Клюев хорошо сознавал эту свою многоликость, усугубленную его склонностью к игре, к перемене костюма. Порой он пытался разобраться в себе, отделить главное в себе самом от второстепенного, настоящее от фальшивого. «Я не смогу любить «немножко», – писал он Я.Л. Израилевичу, своему знакомому по «Бродячей собаке», – и Ваше «немножко полюбил», как будто не фальшивое, но и не настоящее – в нем есть «собачий воздух», но есть и что-то родимое мне – тому мне, который тоже «не настоящий». Какое бы было счастье, если бы Вы полюбили меня "настоящего"». Но угадать настоящего Клюева было не всегда просто. Он представал перед людьми в разнообразном обличье, охотно актерствовал, а главное – брал на себя определенные социальные роли, с коими впоследствии почти сроднился. «Многих я веселил в жизни – и за это плачусь изгнанием, одиночеством, слезами, лохмотьями, бездомьем и, быть может, гробовой доской, безымянной и затерянной», – каялся Клюев Н.Ф. Садомовой 22 февраля 1935 года. В.А. Мануйлов в одной из наших бесед (5 сентября 1976 года) проницательно заметил, что «Клюев играл самого себя, и роль эта была для него органической».

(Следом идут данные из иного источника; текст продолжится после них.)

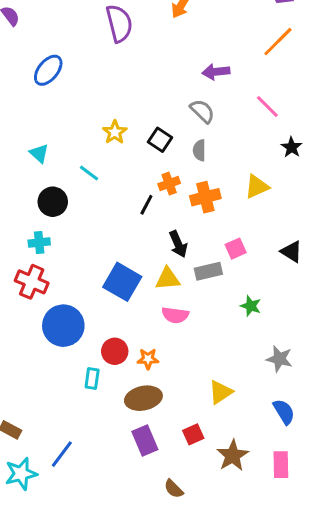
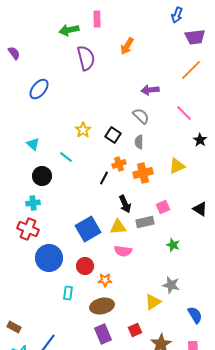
blue square: (122, 282) -> (88, 229), turned 30
red circle: (115, 351) -> (85, 266), moved
gray star: (279, 359) -> (171, 285), moved

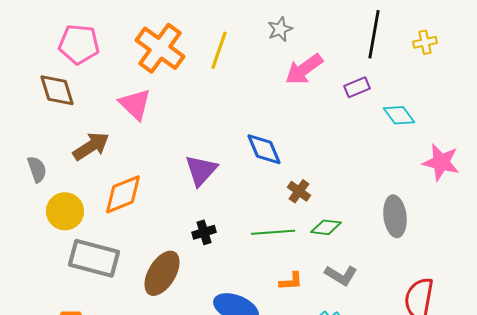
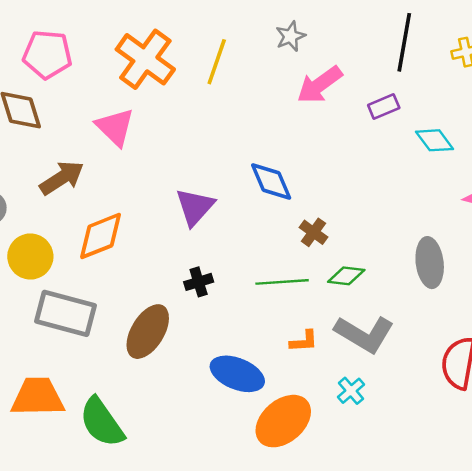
gray L-shape: (341, 275) -> (364, 334), size x1.5

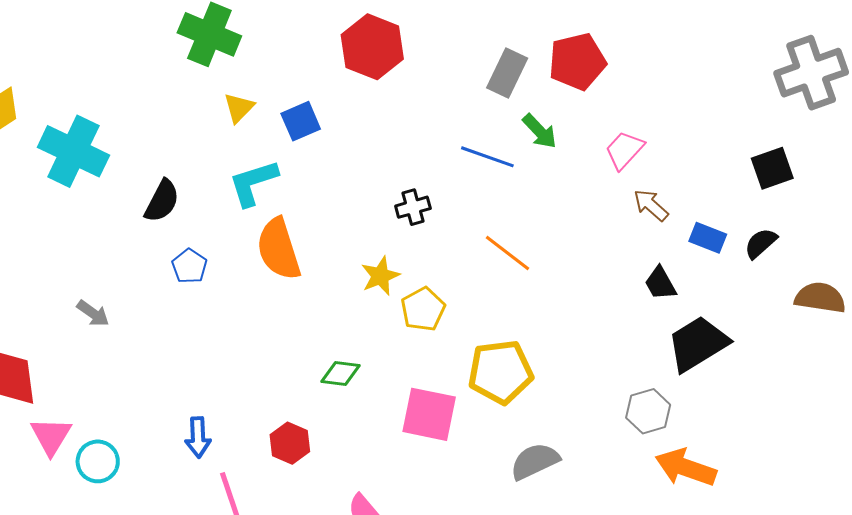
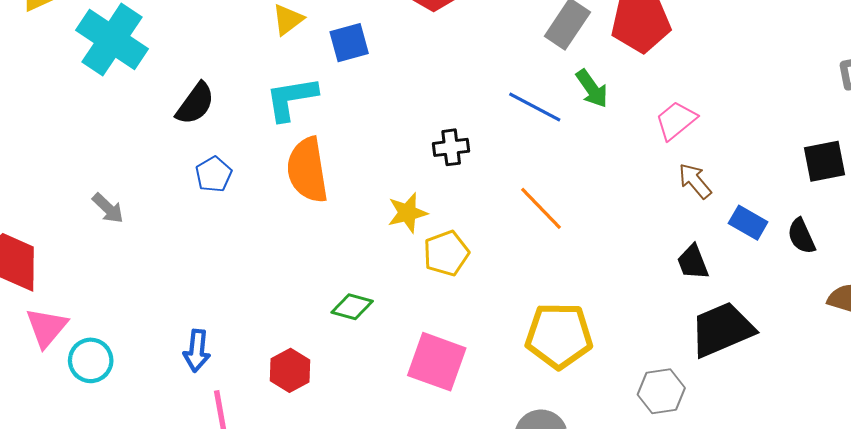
black semicircle: (761, 243) -> (801, 236), turned -81
yellow pentagon: (501, 372) -> (559, 336), moved

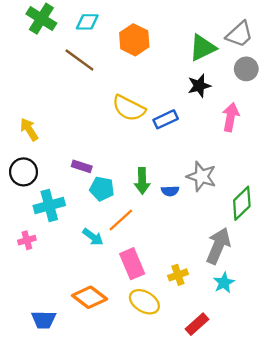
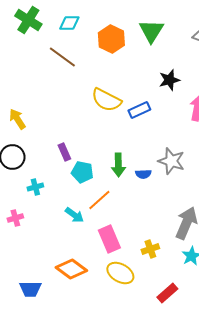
green triangle: (203, 48) -> (151, 31), moved, turned -32
purple rectangle: (82, 166) -> (64, 152), turned 48
cyan cross: (49, 205) -> (35, 187), size x0.6

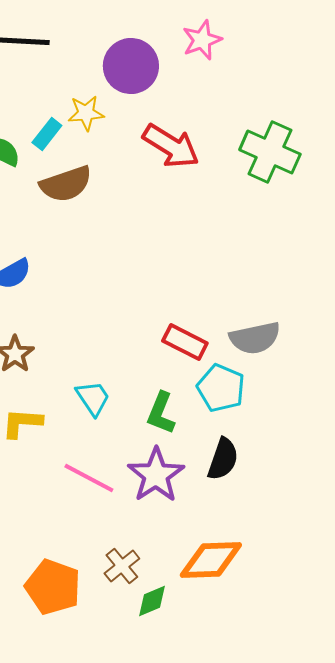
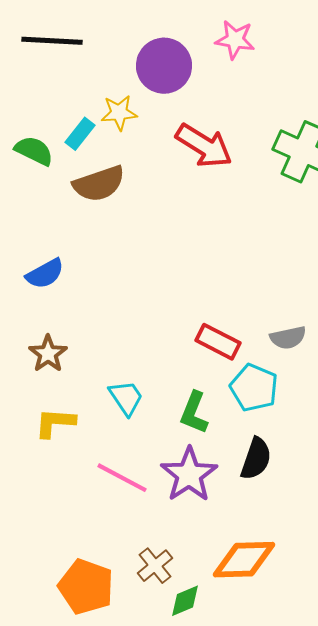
pink star: (202, 40) -> (235, 40), turned 30
gray semicircle: (255, 338) -> (288, 338), size x0.7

Актерство Клюева, его, так сказать, «бытовое стилизаторство» было вызвано, думается, не только его личными наклонностями; оно имело и общественные импульсы. Здесь чувствуется и протест «человека из народа», наделенного уязвленным социальным сознанием и повышенным самолюбием, и вызов, брошенный в лицо «господам», откровенная насмешка над ними. Аристократ «народного духа», каким хотел считать себя Клюев, возводивший свой род к самому Аввакуму, он тем самым как бы утверждал свое превосходство над подлинными аристократами (вроде Блока или А.Н. Толстого), имевшими за собой многовековую дворянскую родословную. Это можно рассматривать, с другой стороны, как изощренный эстетский эпатаж, как вывернутое наизнанку декадентство: намеренно выпяченное презрение к городской «толпе», не посвященной в тайны «народной» жизни. Клюев своеобразно перенимал модель поведения, бытовавшую «в городе» по отношению к деревне и в литературных или художественно-артистических кругах по отношению к «обывателям». Эта усвоенная им поведенческая стилистика и его творческая манера неуклонно сближались.
Заложенное в поэте актерство, его стремление к позе и розыгрышу явно стимулировали стилизацию как метод творчества. Стилизация в искусстве естественно связана с необходимостью деформировать, скрывать свой настоящий голос. Она граничит с мистификацией и легко может обернуться подделкой. Стилизация, как указывает современный исследователь К.А. Долинин, предполагает наличие «авторского аналитического «лукавства»». Такого лукавства не был лишен и Клюев– – человек и писатель, чье искусство заключалось (хотя и не всегда и не полностью) в умении использовать другие (например, фольклорные) тексты, мотивы, образы. Иногда эта особенность в нем становилась явной, бросалась в глаза. «Лукавую» сущность Клюева угадывали и современники. «Ведь вот иногда в нем что-то словно ангельское, а иногда это просто хитрый мужичонка», – проницательно заметил Блок в 1913 году. Десять лет спустя о «хитрости» Клюева упоминает В.А. Рождественский: «Одни говорили – «истинная народность», другие улыбались недоверчиво, а тот, кто поближе присматривался к поэту, видел глубоко запрятанные хитрые карельские глазки, а в олонецком говорке на «о» чувствовал некоторую подчеркнутость деревни и дикарства».
Облик Клюева-стихотворца отражает в основных чертах его человеческую натуру. Этот облик неоднороден, неустойчив, подвижен. Собственно, Клюев не был последовательным стилизатором: его поэтическая манера, подверженная разнообразным влияниям, постоянно менялась. Клюев не сразу научился говорить «по-народному», а впоследствии он весьма отдалился от стилистики «Лесных былей» и «Песен из Заонежья». В течение долгих лет Клюев упорно искал свой собственный поэтический голос. Но искал его часто не в себе самом, а в иных, уже до него возникших художественных системах, одновременно черпая и в новейших литературных течениях (символизм, акмеизм, имажинизм). Не удивительно, что в разное время Клюева охватывали сомнения в правильности своего пути, в своем поэтическом таланте. Мучительно переживал он, особенно в начале 1920-х годов, крушение мифа о Клюеве – народном поэте. «Как поэт я уже давно, давно кончен», – эти горькие слова в письме к Есенину вырвались у Клюева в год появления «Львиного хлеба», содержащего истинные шедевры его поэзии (и притом далекие от какого бы то ни было стилизаторства!).